Biden holds about an average 7 point advantage over Trump in polls taken since the beginning of the year. That's about the same as his current lead of 8 points in an average of recent polls. It's not much different than the 6 point edge Biden had over Trump the last time I noted the stability of this race in early May.
Biden's lead in the average has never gotten below 4 or 5 points or above 10 points. That's a remarkably narrow range.
If you were to construct a 95% confidence interval around individual polls, Biden's advantage in any individual poll has been within 6.5 points of that 7 point average.
A look at the previous 19 elections since 1940 reveals that the average range has been double that from January of the election year through early September of the same year. That is, the range in the polls in the average election has been closer to 14 to 16 points, depending on how you calculate the polling average.
Indeed, the polls swung wildly the last time a challenger knocked off a sitting president. Bill Clinton went from being down double digits early in the 1992 campaign to being up by double digits after his party's convention. Ultimately, Clinton defeated George H.W. Bush by 6 points.
In fact, the same gyrations in the polls were present the last two times incumbents lost. Gerald Ford went from easily winning in 1976 to being down by a wide margin and ultimately losing by 2 points. Jimmy Carter's advantage evaporated during the early months of 1980, but he was able to close a double-digit deficit to Ronald Reagan in the late summer of that year. Eventually, Reagan won by 10 points.
This year, despite at least as many unforeseen events as the 1980 campaign, has featured none of that wild movement.
Biden has maintained leads not just nationally, but in the swing states that matter. He has been consistently ahead in states totaling 270 electoral votes, including the states Hillary Clinton won in 2016 and Arizona, Florida, Michigan, Pennsylvania and Wisconsin.
Speaking of the Clinton campaign, Biden has never once fallen behind nationally like she did. His polling has simply been in a much narrower window. While 95% of the polls this year have been within a 6.5 point range of each other, Clinton's range was significantly wider at 10 points. Sometimes she opened up a lead in the high single digits or greater, but it would fall nearly just as quickly.
Clinton's edge at this point in 2016 was only about 3 points. Biden's is more than double that.
Indeed, Biden's advantage looks most like that of Barack Obama's in 2012, when Biden was on the Democratic ticket as vice president. Obama held a lead of a little more than a point on average in the national polls, while the range of polls around that average was 7 points through this point in the campaign.
The difference, of course, is that many polls didn't actually have Obama ahead nationally because his average lead was so narrow.
What Obama had that Biden doesn't have, however, was an edge in the electoral college relative to the popular vote. For Biden, it looks like the opposite.
That is, Biden's lead in the state that would provide him with the 270 electoral votes is closer to 5 points than 8 points.

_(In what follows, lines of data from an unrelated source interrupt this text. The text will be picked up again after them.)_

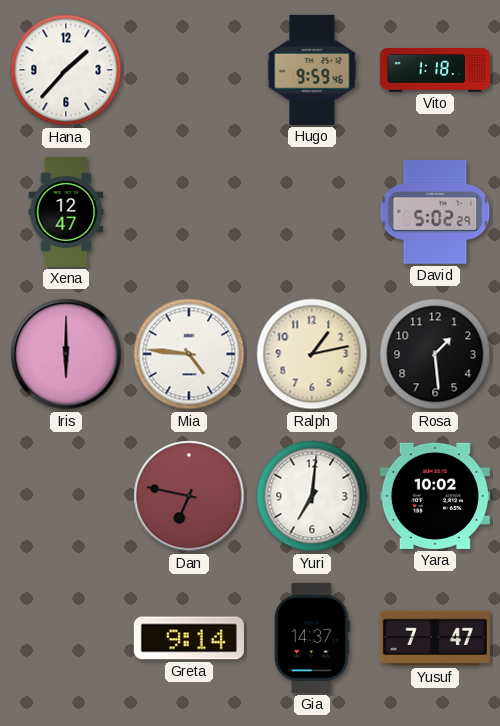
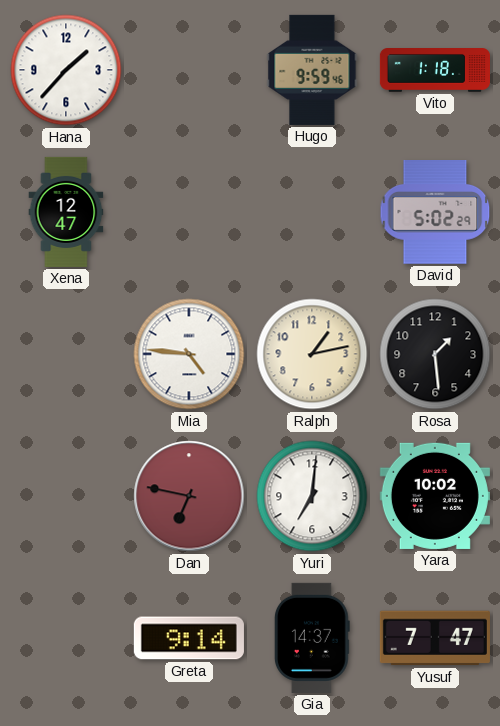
Iris: 6:00 -> none
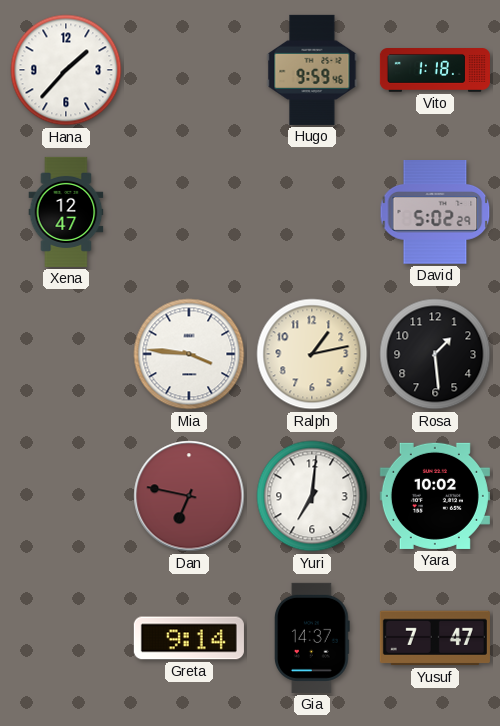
Mia: 4:46 -> 3:46
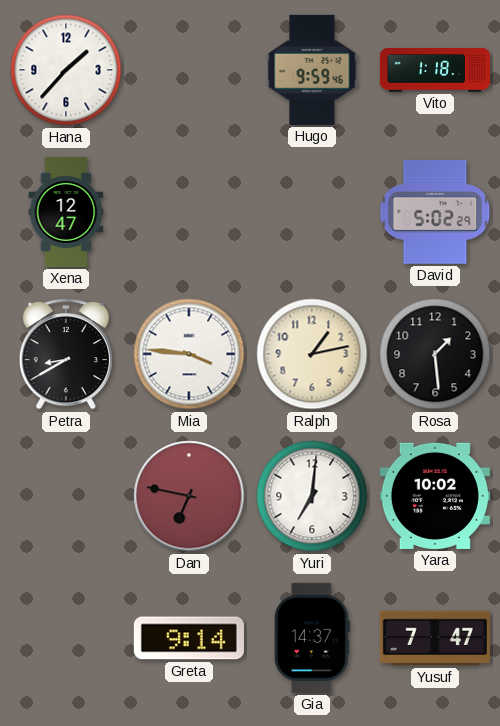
Petra: none -> 8:40
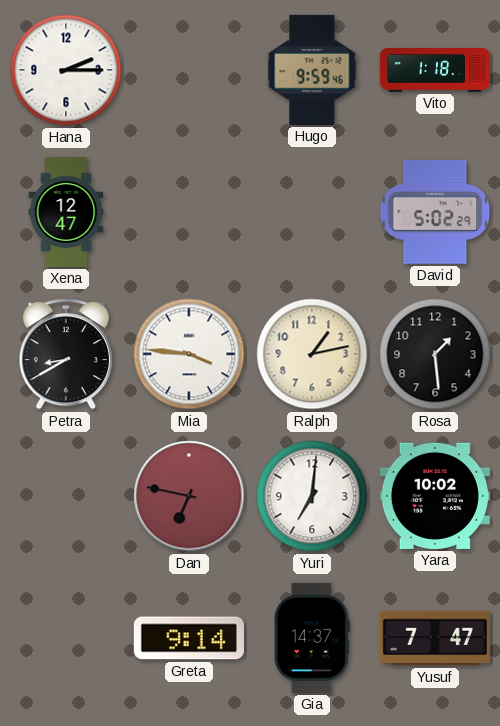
Hana: 1:37 -> 2:15
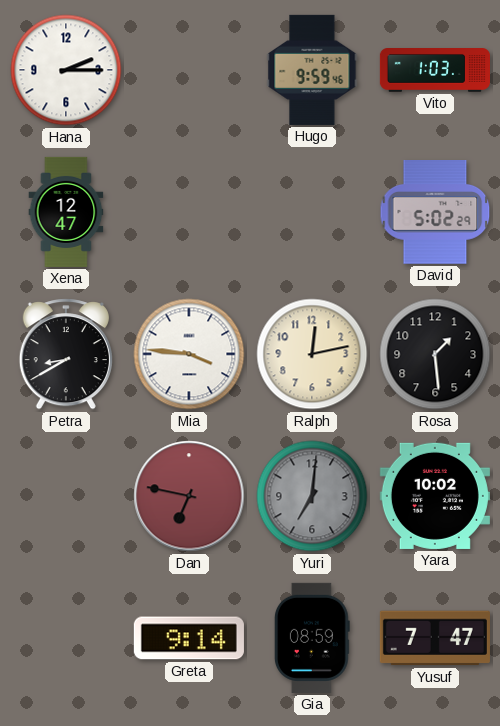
Vito: 1:18 -> 1:03
Ralph: 1:13 -> 12:13
Yuri dial: white -> grey
Gia: 14:37 -> 08:59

Errors of 5 points in state polling are uncommon enough that we can say Biden is clearly ahead and would likely win if the election were today. They're not uncommon enough to say Biden would definitely win if the election were held today.
And given that there is still time for Biden's national lead to shrink to 6 points or even 5 points, he can't take this election to the bank by any stretch.
Still, the safest bet at this point is that Biden has been ahead and will likely be ahead when all the votes are counted.